Seküler Batı Dünyasında, temsili demokrasilerin katılımcı demokrasilere, serbest pazar ekonomilerinin etik pazar ekonomilerine, inanmayan ekonomik insanların, inanan etik insanlara dönüşmemesinin doğurduğu, ekonomik, kültürel ve siyasal krizler yıldan yıla katlanarak artıyor. Fukuyama, “Liberal Demokrasi”nin ve “Pazar Ekonomisi”nin, insanlığın düşünce tarihi içinde ulaşılabilecek, son nokta olduğu öngörüsü gerçekleşmemiştir.
Kutsal değerlerden arındırılmış, içi boş seküler dış çerçevenin oluşturduğu, ekonomik yapı ve kültürel doku, Amerika’dan Fransa’ya bütün ülkelerde beklenen sonucu vermemiştir.Temsili demokrasinin ve seküler ekonominin oluşturduğu toplum tablosunda, dış çerçeveyi oluşturan kuralların belirlenmesi, tablonun sağlıklı olmasına yetmemiştir. Seküler aklın dışında bir kaynak kabul etmeyen Batı’da, tarihin sonu gelmemiştir, tam tersine, ekonomi her şeydir diyen Batılılar için, tarih yeni başlamaktadır.
Marx’ın dediği gibi toplumların afyonu “din” değil, “sekülerlik” ve”dinsizlik”olmuştur. Dünyayı bütün kaynaklarıyla ele geçirmeye çalışan Batılılar, sermaye her şeydir diyerek, sermaye için her şeyi yapmışlardır. Batılıların bütün değerleri ayaklar altına alarak, geliştirdiği silahlarla,ilk beş ülke dünyayı yok edecek öldürücü güce ulaşmıştır. Ancak kutsal değerlerden arındırılan, üretimle ve yönetimle, ekonomik savaş dünyasının, kültürel barış dünyasına dönüşmesi mümkün değildir.
Demokrasiler ülkelerde yöneticilerin, pazarlar fiyatların belirlenmesinde, yararlanılar ilkeler ve yöntemler yumağıdır. Onlar hayatı kolaylaştırmak ve güzelleştirmek için amaç değil araçtırlar. Bu bağlamda yöntemlerin, hayata anlam kazandırmaları söz konusu değildir. Değerlerin kaynağı kutsal kitaplardır. Dünyada inanan insanlardan, daha güçlü ve daha etkili bir silah yoktur.

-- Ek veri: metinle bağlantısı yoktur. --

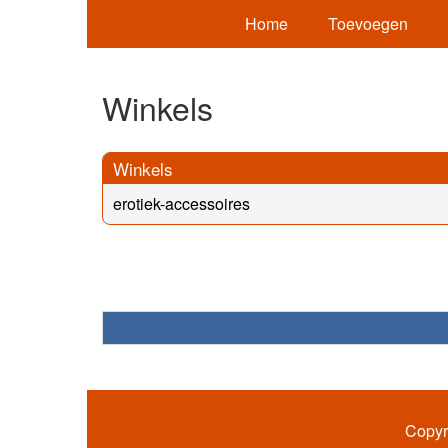
Home
Toevoegen
Winkels
Winkels
erotiek-accessoires
Copyr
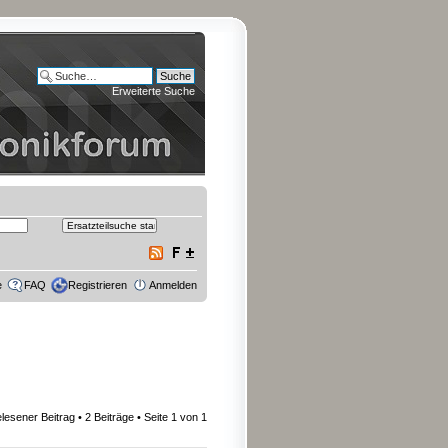
Erweiterte Suche
e
FAQ
Registrieren
Anmelden
lesener Beitrag
• 2 Beiträge • Seite
1
von
1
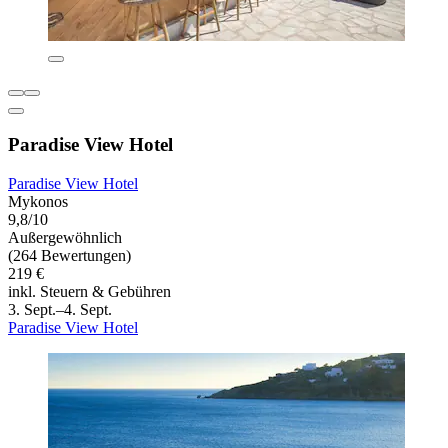
Paradise View Hotel
Paradise View Hotel
Mykonos
9,8/10
Außergewöhnlich
(264 Bewertungen)
219 €
inkl. Steuern & Gebühren
3. Sept.–4. Sept.
Paradise View Hotel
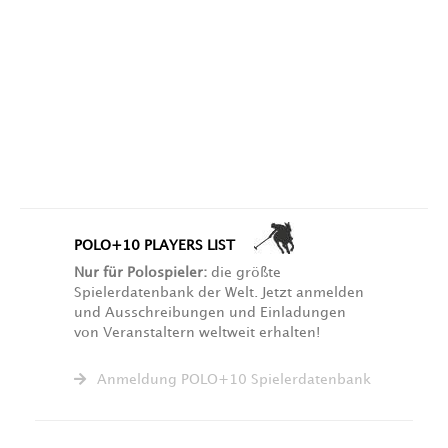
POLO+10 PLAYERS LIST
Nur für Polospieler:
die größte
Spielerdatenbank der Welt. Jetzt anmelden
und Ausschreibungen und Einladungen
von Veranstaltern weltweit erhalten!
Anmeldung POLO+10 Spielerdatenbank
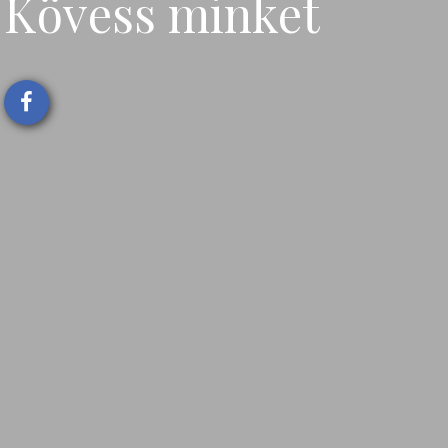
Kövess minket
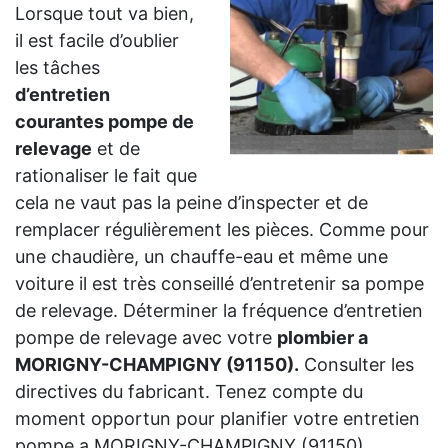
Lorsque tout va bien,
il est facile d’oublier
les tâches
d’entretien
courantes pompe de
relevage
et de
rationaliser le fait que
cela ne vaut pas la peine d’inspecter et de
remplacer régulièrement les pièces. Comme pour
une chaudière, un chauffe-eau et même une
voiture il est très conseillé d’entretenir sa pompe
de relevage. Déterminer la fréquence d’entretien
pompe de relevage avec votre
plombier a
MORIGNY-CHAMPIGNY (91150).
Consulter les
directives du fabricant. Tenez compte du
moment opportun pour planifier votre entretien
pompe a MORIGNY-CHAMPIGNY (91150).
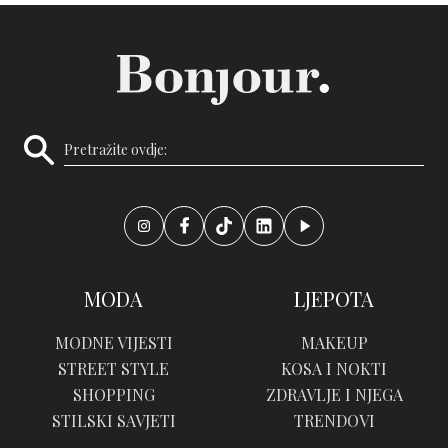
MODA
LJEPOTA
MODNE VIJESTI
MAKEUP
STREET STYLE
KOSA I NOKTI
SHOPPING
ZDRAVLJE I NJEGA
STILSKI SAVJETI
TRENDOVI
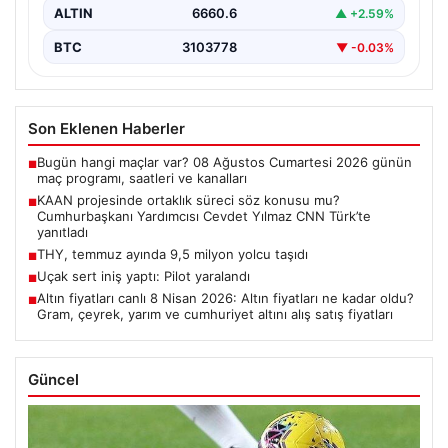
ALTIN
6660.6
▲ +2.59%
BTC
3103778
▼ -0.03%
Son Eklenen Haberler
Bugün hangi maçlar var? 08 Ağustos Cumartesi 2026 günün
■
maç programı, saatleri ve kanalları
KAAN projesinde ortaklık süreci söz konusu mu?
■
Cumhurbaşkanı Yardımcısı Cevdet Yılmaz CNN Türk’te
yanıtladı
THY, temmuz ayında 9,5 milyon yolcu taşıdı
■
Uçak sert iniş yaptı: Pilot yaralandı
■
Altın fiyatları canlı 8 Nisan 2026: Altın fiyatları ne kadar oldu?
■
Gram, çeyrek, yarım ve cumhuriyet altını alış satış fiyatları
Güncel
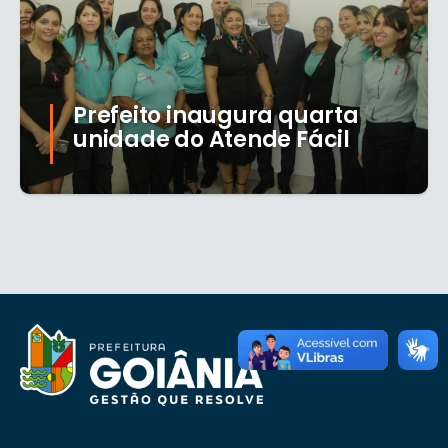
Prefeito inaugura quarta
unidade do Atende Fácil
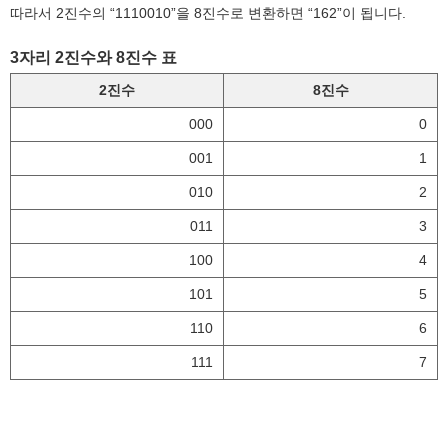
따라서 2진수의 “1110010”을 8진수로 변환하면 “162”이 됩니다.
3자리 2진수와 8진수 표
2진수
8진수
000
0
001
1
010
2
011
3
100
4
101
5
110
6
111
7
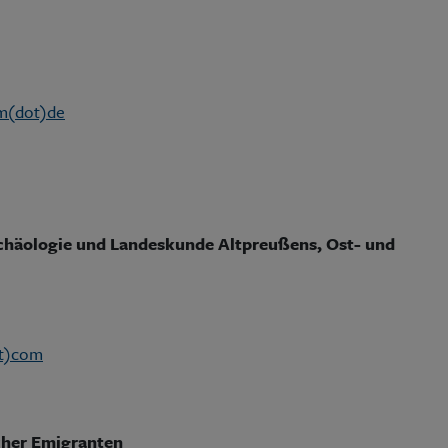
um(dot)de
rchäologie und Landeskunde Altpreußens, Ost- und
ot)com
cher Emigranten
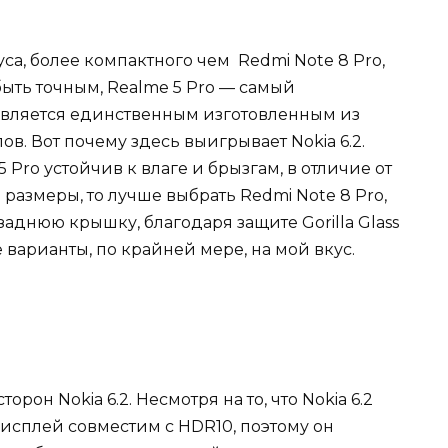
са, более компактного чем Redmi Note 8 Pro,
быть точным, Realme 5 Pro — самый
 является единственным изготовленным из
лов.
Вот почему здесь выигрывает Nokia 6.2.
5 Pro устойчив к влаге и брызгам, в отличие от
размеры, то лучше выбрать Redmi Note 8 Pro,
заднюю крышку, благодаря защите Gorilla Glass
 варианты, по крайней мере, на мой вкус.
рон Nokia 6.2. Несмотря на то, что Nokia 6.2
исплей совместим с HDR10, поэтому он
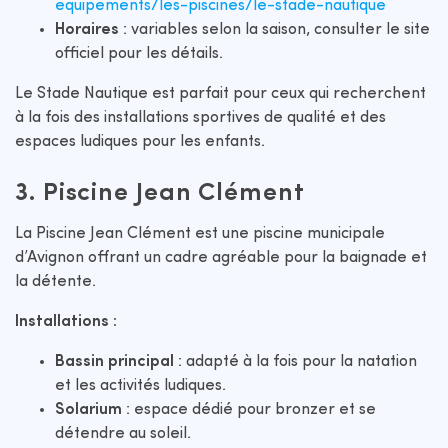
equipements/les-piscines/le-stade-nautique
Horaires
: variables selon la saison, consulter le site
officiel pour les détails.​
Le Stade Nautique est parfait pour ceux qui recherchent
à la fois des installations sportives de qualité et des
espaces ludiques pour les enfants.​
3. Piscine Jean Clément
La Piscine Jean Clément est une piscine municipale
d’Avignon offrant un cadre agréable pour la baignade et
la détente.​
Installations :
Bassin principal
: adapté à la fois pour la natation
et les activités ludiques.
Solarium
: espace dédié pour bronzer et se
détendre au soleil.​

Demokratik ve ekonomik yöntemler yalnızca Batılıların geliştirdiği teknikler değildir. Bu yöntemlerin sağlıklı olarak uygulanabilmesi için, aklı hem başında, hem de gönlünde olan bilginlere ve bilgelere ihtiyaç vardır. Nietzsche’nin dediği gibi, Batı’da “Allah” değil, “etik” ölmüştür,”din” ölmüştür,”inanç” ölmüştür. Nemrut’lar Firavunlar Ölürler, izleyicileri olan İbrahim’ler,Musa’lar ölmezler.
Müslümanlar ve bütün insanlık için “Tarihin sonu” Son Peygamberle gelmiştir. Bu yüzden, insanlığın yeni bir kaynağa, yeni bir değere değil, fizikötesi dünyanın kutsal değerleriyle, fizik dünyanın ekonomik değerlerini altın oranda harmanlayan, Yunus gibi tüketen Sinan gibi üreten yeni insanlara ihtiyacı vardır. Onların düşünce ve eylem dünyalarında, üreten eller olmak, iki günü birbirinden farklı kılmak sürekli özendirilir.
Amerika, Avrupa, Çin ve Rusya “Roma” imparatorluğuna benzemektedir. Nasıl Roma bir iç ya da dış saldırıyla yıkılmadıysa, dünyanın Yeni Roma’ları da, bir savaş sonucu yıkılmayacaktır. Onlar aynen “Roma”da olduğu gibi, “etik” ve “ekonomik” krizlerlerle değişecekler ve dönüşeceklerdir.
Allah’ın kutsal kitaplarda bildirdiklerine sarılanlar ve güvenenler, mutlaka üstün geleceklerdir. Hayatın bütün alanlarında, Allah’ın verdiğini kimse alamaz. Allah’ın vermediğini kimse veremez.
Allah’ın gücünün üzerinde güç yoktur. Allah sevgisini kazananların dönüştüren gücü olur.